## Task objective
The pictures are to be dropped, and the records below are to be restated word for word.

Data entries:
▬▬▬

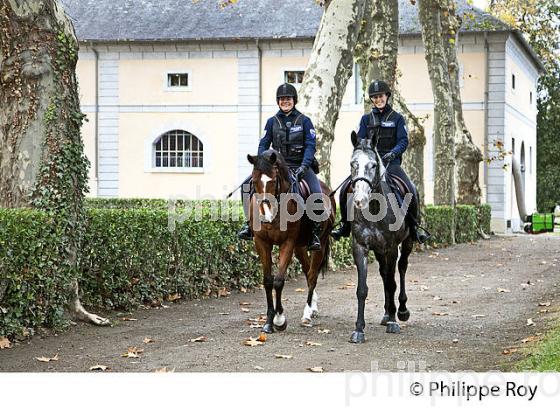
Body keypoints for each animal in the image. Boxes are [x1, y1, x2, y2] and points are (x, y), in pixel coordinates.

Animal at [247, 150, 334, 334]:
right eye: (254, 181)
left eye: (273, 180)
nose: (266, 216)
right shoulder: (261, 242)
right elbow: (268, 281)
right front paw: (269, 321)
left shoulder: (287, 242)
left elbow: (279, 281)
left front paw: (279, 320)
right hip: (300, 247)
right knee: (308, 271)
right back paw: (313, 307)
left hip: (320, 244)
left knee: (312, 275)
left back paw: (307, 313)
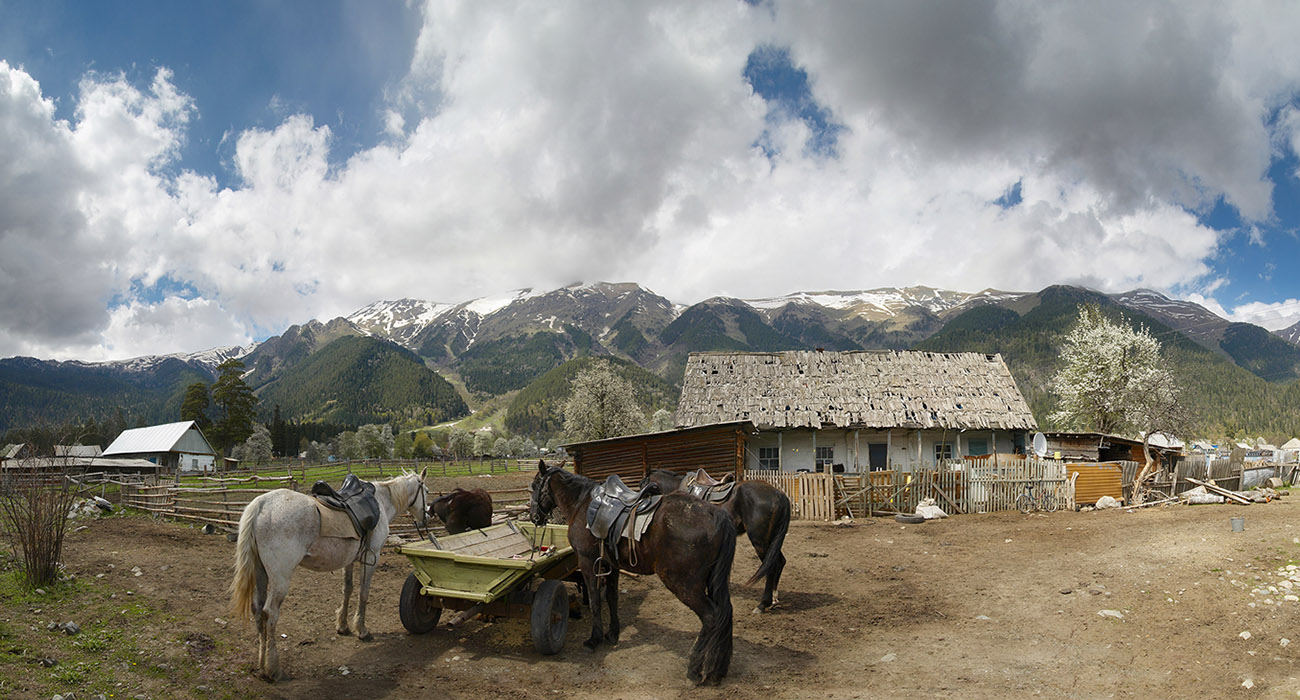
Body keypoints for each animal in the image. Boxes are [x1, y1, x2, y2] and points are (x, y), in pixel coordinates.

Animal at [231, 465, 428, 676]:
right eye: (426, 491)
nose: (427, 517)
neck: (382, 501)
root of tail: (261, 504)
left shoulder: (349, 560)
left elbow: (347, 590)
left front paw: (343, 626)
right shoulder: (371, 558)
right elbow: (363, 593)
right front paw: (362, 630)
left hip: (260, 572)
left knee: (258, 609)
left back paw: (261, 664)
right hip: (280, 578)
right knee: (270, 613)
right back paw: (272, 668)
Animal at [525, 460, 733, 681]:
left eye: (535, 485)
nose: (534, 517)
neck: (581, 504)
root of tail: (717, 514)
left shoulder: (588, 562)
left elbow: (595, 600)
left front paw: (594, 639)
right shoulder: (611, 565)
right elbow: (612, 597)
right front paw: (612, 634)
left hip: (684, 585)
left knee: (711, 617)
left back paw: (695, 668)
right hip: (712, 582)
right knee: (724, 613)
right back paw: (717, 669)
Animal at [642, 468, 785, 608]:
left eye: (643, 485)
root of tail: (779, 494)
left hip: (760, 542)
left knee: (771, 566)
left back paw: (763, 603)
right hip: (772, 541)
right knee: (780, 562)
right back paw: (774, 598)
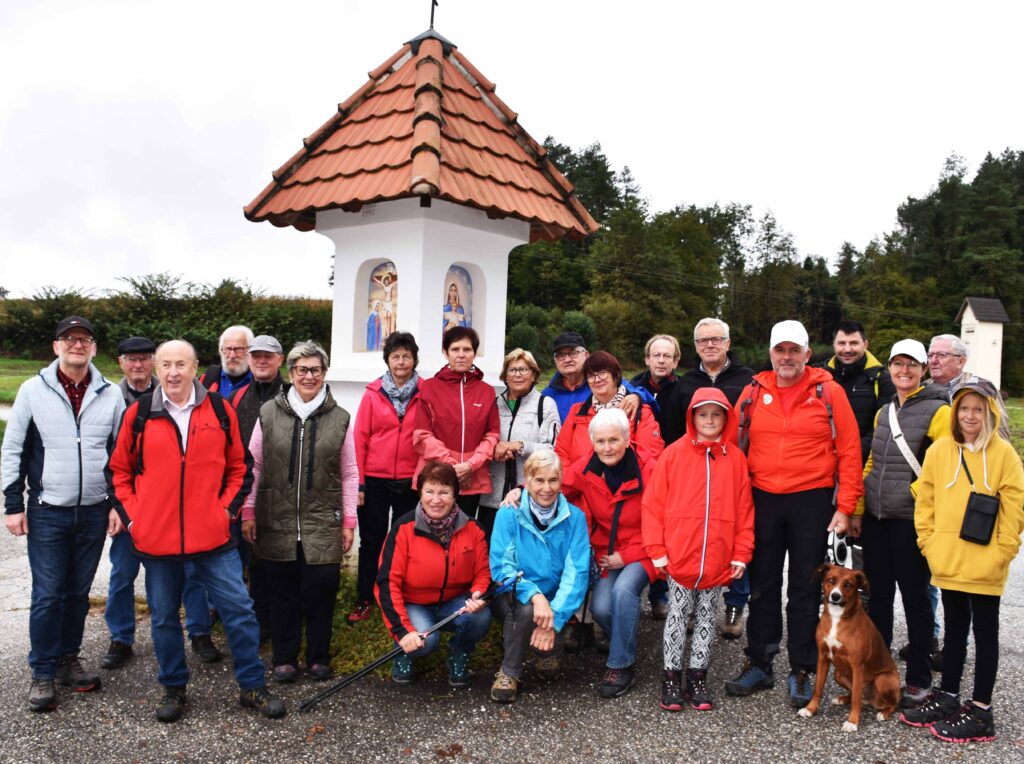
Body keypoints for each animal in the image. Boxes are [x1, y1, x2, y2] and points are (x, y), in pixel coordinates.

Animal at [794, 561, 901, 729]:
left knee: (892, 703)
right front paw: (810, 709)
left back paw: (884, 713)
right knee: (856, 695)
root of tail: (871, 700)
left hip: (883, 679)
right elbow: (818, 688)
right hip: (838, 674)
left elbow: (856, 698)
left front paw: (852, 722)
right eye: (831, 580)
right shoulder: (822, 658)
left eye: (848, 585)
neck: (837, 617)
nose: (835, 596)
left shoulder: (857, 666)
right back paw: (843, 699)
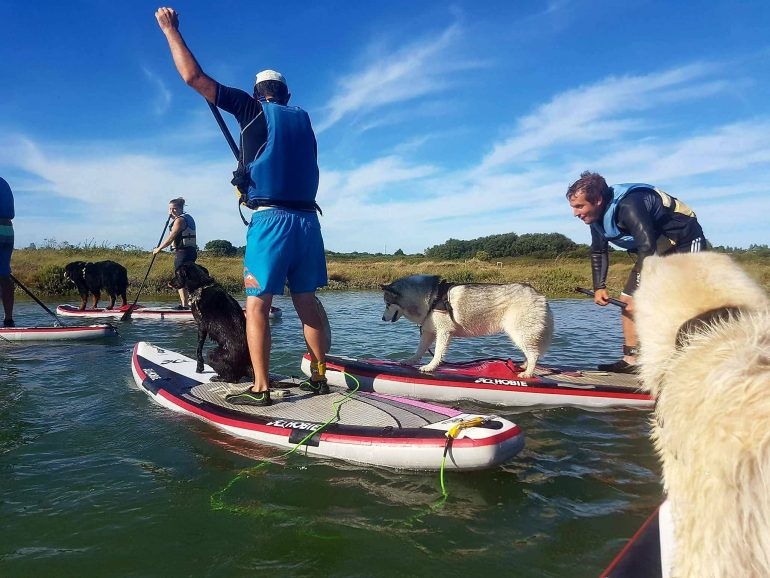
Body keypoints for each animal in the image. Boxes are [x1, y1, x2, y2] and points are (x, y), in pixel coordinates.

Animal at [380, 274, 552, 376]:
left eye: (387, 304)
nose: (382, 318)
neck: (431, 298)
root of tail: (540, 296)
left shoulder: (444, 332)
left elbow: (437, 352)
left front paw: (431, 366)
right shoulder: (429, 332)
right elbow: (419, 350)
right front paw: (411, 361)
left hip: (519, 333)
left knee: (534, 354)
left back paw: (528, 373)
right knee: (531, 353)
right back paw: (524, 365)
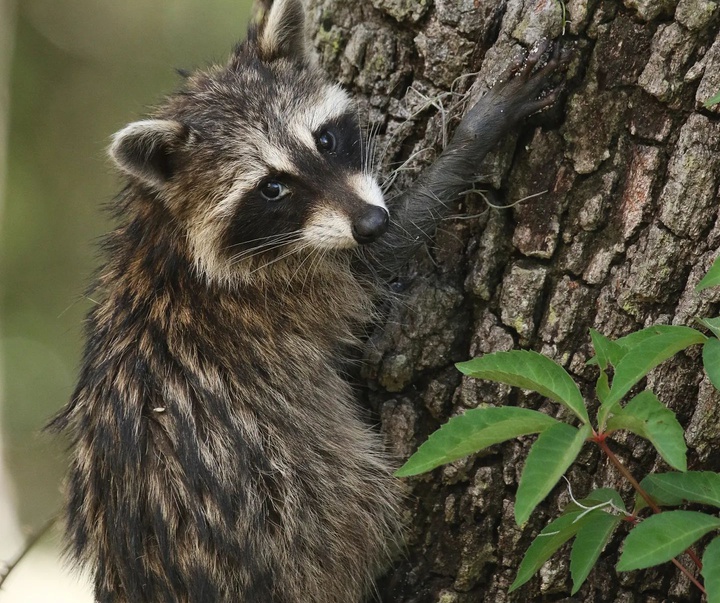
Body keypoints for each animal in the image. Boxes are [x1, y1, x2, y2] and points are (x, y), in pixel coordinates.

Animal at [49, 1, 568, 603]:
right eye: (272, 188)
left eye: (325, 141)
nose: (370, 222)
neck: (163, 226)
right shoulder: (283, 290)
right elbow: (386, 255)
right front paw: (476, 132)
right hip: (305, 511)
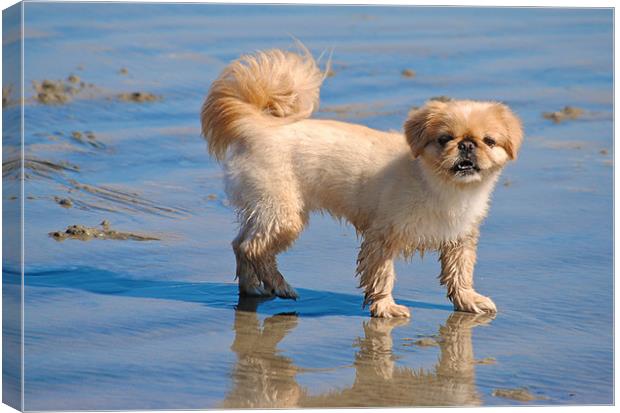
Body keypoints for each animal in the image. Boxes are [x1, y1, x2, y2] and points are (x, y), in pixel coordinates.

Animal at [201, 49, 520, 318]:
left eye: (489, 141)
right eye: (444, 139)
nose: (466, 145)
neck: (440, 185)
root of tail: (257, 126)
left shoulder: (460, 239)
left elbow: (460, 274)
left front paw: (468, 301)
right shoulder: (382, 237)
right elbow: (382, 275)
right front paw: (385, 307)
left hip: (266, 211)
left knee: (240, 244)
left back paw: (252, 288)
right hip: (283, 215)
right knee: (253, 248)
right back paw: (279, 285)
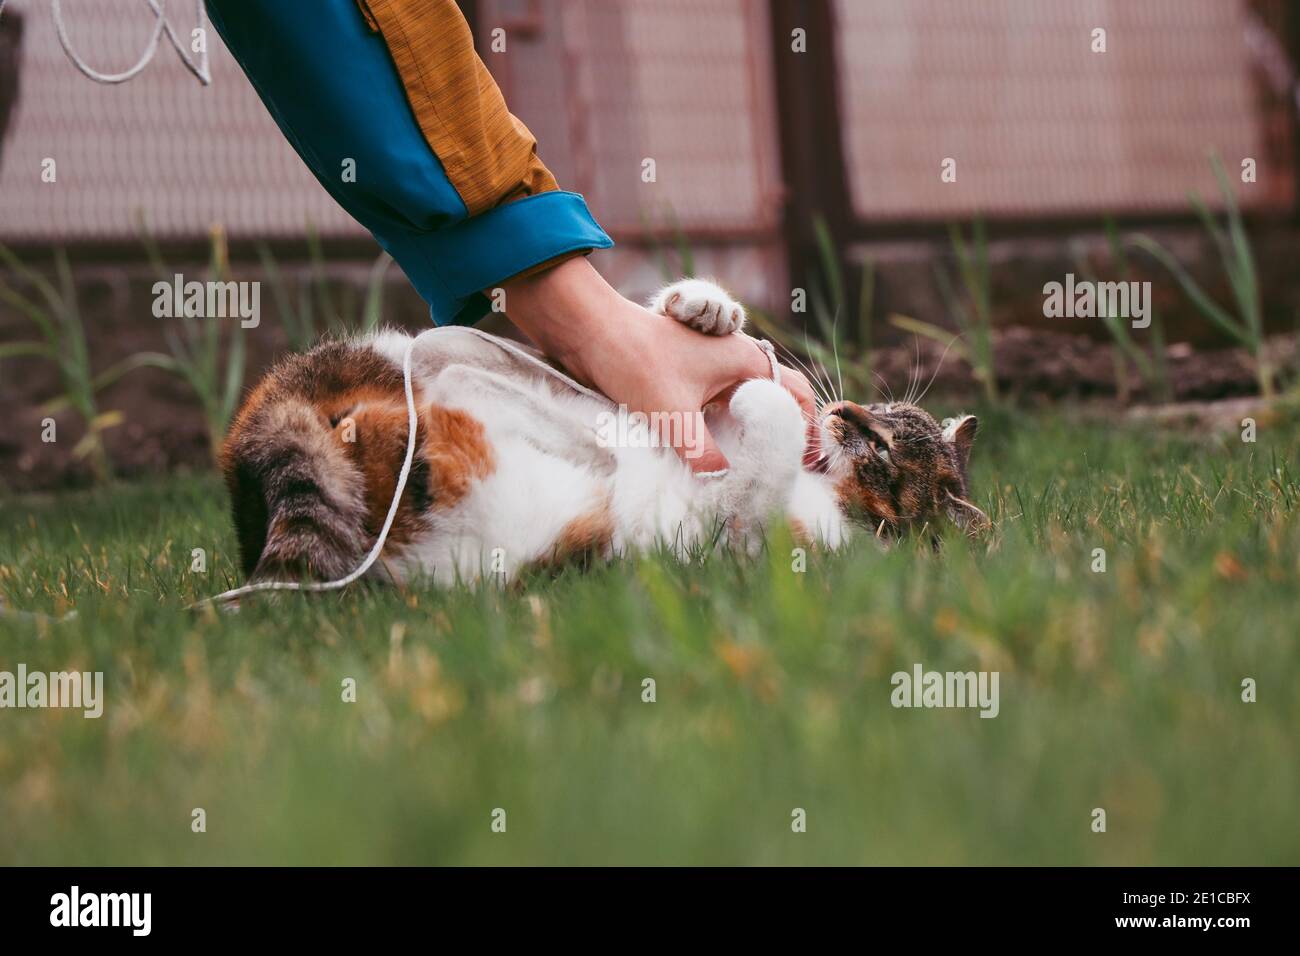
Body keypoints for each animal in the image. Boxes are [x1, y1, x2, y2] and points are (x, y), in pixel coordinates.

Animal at [220, 280, 982, 587]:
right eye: (880, 416)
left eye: (883, 451)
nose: (842, 411)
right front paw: (704, 311)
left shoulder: (747, 537)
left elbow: (759, 443)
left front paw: (768, 399)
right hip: (417, 352)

▬▬▬

## Exercise result
Body keypoints for each animal in the image. Boxes are [x1, y1, x2, y2] and points are (x, y), in pixel coordinates.

Animal at [247, 150, 334, 334]:
right eye: (254, 181)
left eye: (273, 180)
nose: (266, 216)
right shoulder: (261, 242)
right elbow: (268, 281)
right front paw: (269, 321)
left shoulder: (287, 242)
left elbow: (279, 281)
left front paw: (279, 320)
right hip: (300, 247)
right knee: (308, 271)
right back paw: (313, 307)
left hip: (320, 244)
left knee: (312, 275)
left back paw: (307, 313)
Body keypoints for each animal in the image. Boxes are [x1, y1, x2, y2] and points are (x, y), in pixel coordinates.

Animal at [231, 465, 428, 676]:
right eye: (426, 491)
nose: (427, 517)
neck: (382, 501)
root of tail: (261, 504)
left shoulder: (349, 560)
left elbow: (347, 590)
left front paw: (343, 626)
right shoulder: (371, 558)
right elbow: (363, 593)
right front paw: (362, 630)
left hip: (260, 572)
left knee: (258, 609)
left back paw: (261, 664)
right hip: (280, 578)
right knee: (270, 613)
right back paw: (272, 668)
Animal at [525, 460, 733, 681]:
left eye: (535, 485)
nose: (534, 517)
neck: (581, 504)
root of tail: (717, 514)
left shoulder: (588, 562)
left elbow: (595, 600)
left front paw: (594, 639)
right shoulder: (611, 565)
right elbow: (612, 597)
right front paw: (612, 634)
left hip: (684, 585)
left knee: (711, 617)
left back paw: (695, 668)
right hip: (712, 582)
right knee: (724, 613)
right back paw: (717, 669)
Animal at [642, 468, 785, 608]:
left eye: (643, 485)
root of tail: (779, 494)
left hip: (760, 542)
left knee: (771, 566)
left back paw: (763, 603)
right hip: (772, 541)
right knee: (780, 562)
right back paw: (774, 598)
Body keypoints for each animal in the image. Boxes are [x1, y1, x2, y2] and points are (x, y), in pixel coordinates.

Animal at [794, 561, 901, 729]:
left knee: (892, 703)
right front paw: (810, 709)
left back paw: (884, 713)
right knee: (856, 695)
root of tail: (871, 700)
left hip: (883, 679)
right elbow: (818, 688)
right hip: (838, 674)
left elbow: (856, 698)
left front paw: (852, 722)
right eye: (831, 580)
right shoulder: (822, 658)
left eye: (848, 585)
neck: (837, 617)
nose: (835, 596)
left shoulder: (857, 666)
right back paw: (843, 699)
Body keypoints for each animal in the image. Boxes are [x1, y1, x2, y2] and points are (x, y), in pixel coordinates.

Animal at [380, 274, 552, 376]:
left eye: (387, 304)
nose: (382, 318)
neck: (431, 298)
root of tail: (540, 296)
left shoulder: (444, 332)
left elbow: (437, 352)
left front paw: (431, 366)
right shoulder: (429, 332)
right elbow: (419, 350)
right front paw: (411, 361)
left hip: (519, 333)
left knee: (534, 354)
left back paw: (528, 373)
right knee: (531, 353)
right back paw: (524, 365)
Body keypoints for each animal in the image. Boxes are [x1, y1, x2, y2] and points are (x, y), in pixel coordinates.

Animal at [49, 1, 568, 603]:
right eye: (272, 188)
left eye: (325, 141)
nose: (370, 222)
neck: (163, 226)
right shoulder: (283, 290)
right elbow: (386, 255)
right front paw: (476, 132)
right hip: (305, 511)
Body keypoints for each animal in the image. Boxes are [x1, y1, x2, y2] and points are (x, y), in pixel coordinates.

Animal at [201, 49, 520, 318]:
left eye: (489, 141)
right eye: (444, 139)
nose: (466, 145)
neck: (440, 185)
root of tail: (257, 126)
left shoulder: (460, 239)
left elbow: (460, 274)
left front paw: (468, 301)
right shoulder: (382, 237)
right elbow: (382, 275)
right front paw: (385, 307)
left hip: (266, 211)
left knee: (240, 244)
left back paw: (252, 288)
right hip: (283, 215)
right knee: (253, 248)
right back paw: (279, 285)
Body keypoints for each animal in the image. Boxes are [x1, y1, x2, y2] and points are (x, y), in pixel coordinates.

Animal at [220, 280, 982, 587]:
right eye: (880, 416)
left eye: (883, 451)
nose: (842, 411)
right front paw: (704, 311)
left shoulder: (747, 537)
left elbow: (759, 443)
left front paw: (768, 399)
right hip: (417, 352)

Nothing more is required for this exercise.